Assigned task 1: Can you reproduce the rows word for word, everything from the very first one down to the line that contains "5: (54, 106)", both ends included? Leave the pictures out of your copy.

Alumni Spotlight: Tom Hammond
Tom Hammond in a light gray suit and purple tie

Tom Hammond is a sports commentator who in 1984 began working with NBC Sports, where he covered thoroughbred racing and Notre Dame football among others. Hammond has also served as the play-by-play announcer for NBC’s coverage of track and field and speed skating during the Olympic Games. He is a 1962 graduate of Lafayette High School.

Question: What is your fondest memory of your time at Lafayette? 

Answer: My fondest memories revolve around the many lifelong friends I made at Lafayette. I also remember some classes fondly -- history, social studies, English -- and some I dreaded, like any kind of math.

Many of my favorite memories revolve around athletics.  I played football and basketball all three years at LHS on some outstanding teams with many memorable victories and a few painful defeats.  Many of my teammates and coaches have been friends for life.

Assigned task 2: Can you condense the paragraph in the alumni spotlight that begins "Tom Hammond is a sports commentator" into a short bulleted list that keeps its main facts?

Entries supplied:
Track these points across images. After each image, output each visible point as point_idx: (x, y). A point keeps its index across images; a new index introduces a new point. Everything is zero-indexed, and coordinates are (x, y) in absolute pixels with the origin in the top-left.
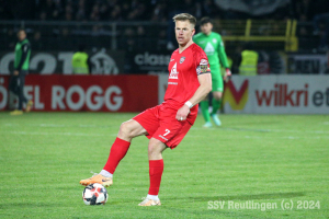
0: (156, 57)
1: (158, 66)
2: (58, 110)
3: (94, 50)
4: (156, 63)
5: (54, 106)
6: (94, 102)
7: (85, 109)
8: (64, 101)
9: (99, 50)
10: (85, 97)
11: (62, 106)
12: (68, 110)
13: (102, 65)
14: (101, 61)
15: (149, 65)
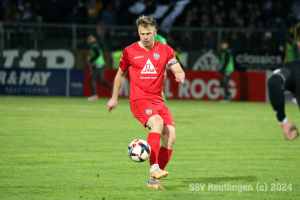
0: (252, 57)
1: (255, 64)
2: (184, 98)
3: (203, 50)
4: (253, 61)
5: (180, 95)
6: (213, 93)
7: (205, 98)
8: (189, 91)
9: (207, 51)
10: (206, 89)
11: (187, 95)
12: (192, 98)
13: (209, 62)
14: (209, 60)
15: (247, 63)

Task output 1:
Track these points across images. After each image, output each visible point as point_idx: (x, y). A point keeps its index across images; a new index introduces a new point. Everything is zero-indexed, and coordinates are (x, y) in absolute pixels with the origin in the top-left.
0: (156, 57)
1: (158, 66)
2: (58, 110)
3: (94, 50)
4: (156, 63)
5: (54, 106)

Task output 2:
- Sports commentator who joined NBC Sports in 1984, covering thoroughbred racing and Notre Dame football, among other events
- Play-by-play announcer for NBC's Olympic track and field and speed skating coverage
- 1962 graduate of Lafayette High School